**Exercise**
Filter these entries, keeping only lines that hold the word "Telefoane".

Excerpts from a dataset
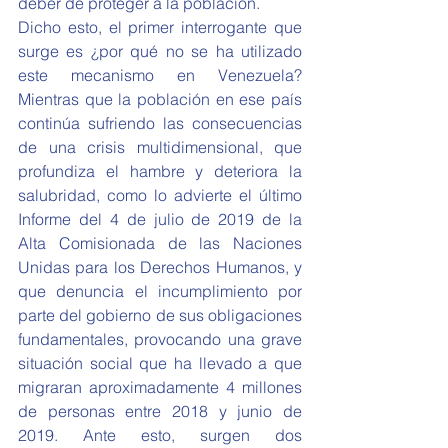
deber de proteger a la población.
Dicho esto, el primer interrogante que 
surge es ¿por qué no se ha utilizado 
este mecanismo en Venezuela? 
Mientras que la población en ese país 
continúa sufriendo las consecuencias 
de una crisis multidimensional, que 
profundiza el hambre y deteriora la 
salubridad, como lo advierte el último 
Informe del 4 de julio de 2019 de la 
Alta Comisionada de las Naciones 
Unidas para los Derechos Humanos, y 
que denuncia el incumplimiento por 
parte del gobierno de sus obligaciones 
fundamentales, provocando una grave 
situación social que ha llevado a que 
migraran aproximadamente 4 millones 
de personas entre 2018 y junio de 
2019. Ante esto, surgen dos 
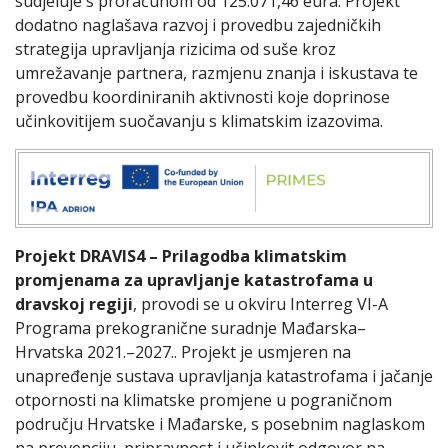
sudjeluje s proračunom od 125.071,46 eura. Projekt
dodatno naglašava razvoj i provedbu zajedničkih
strategija upravljanja rizicima od suše kroz
umrežavanje partnera, razmjenu znanja i iskustava te
provedbu koordiniranih aktivnosti koje doprinose
učinkovitijem suočavanju s klimatskim izazovima.
Projekt DRAVIS4
– Prilagodba klimatskim
promjenama za upravljanje katastrofama u
dravskoj regiji
, provodi se u okviru Interreg VI-A
Programa prekogranične suradnje Mađarska–
Hrvatska 2021.–2027.. Projekt je usmjeren na
unapređenje sustava upravljanja katastrofama i jačanje
otpornosti na klimatske promjene u pograničnom
području Hrvatske i Mađarske, s posebnim naglaskom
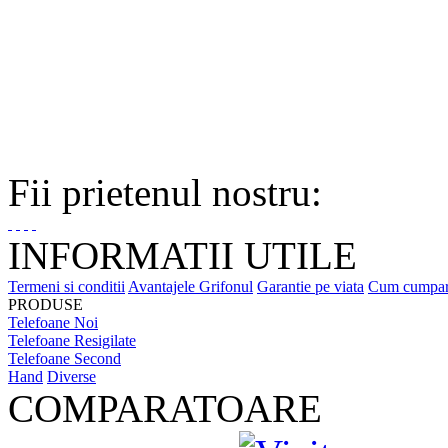
Fii prietenul nostru:
INFORMATII UTILE
Termeni si conditii
Avantajele Grifonul
Garantie pe viata
Cum cumpa
PRODUSE
Telefoane Noi
Telefoane Resigilate
Telefoane Second
Hand
Diverse
COMPARATOARE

**Output of the task**
Telefoane Noi
Telefoane Resigilate
Telefoane Second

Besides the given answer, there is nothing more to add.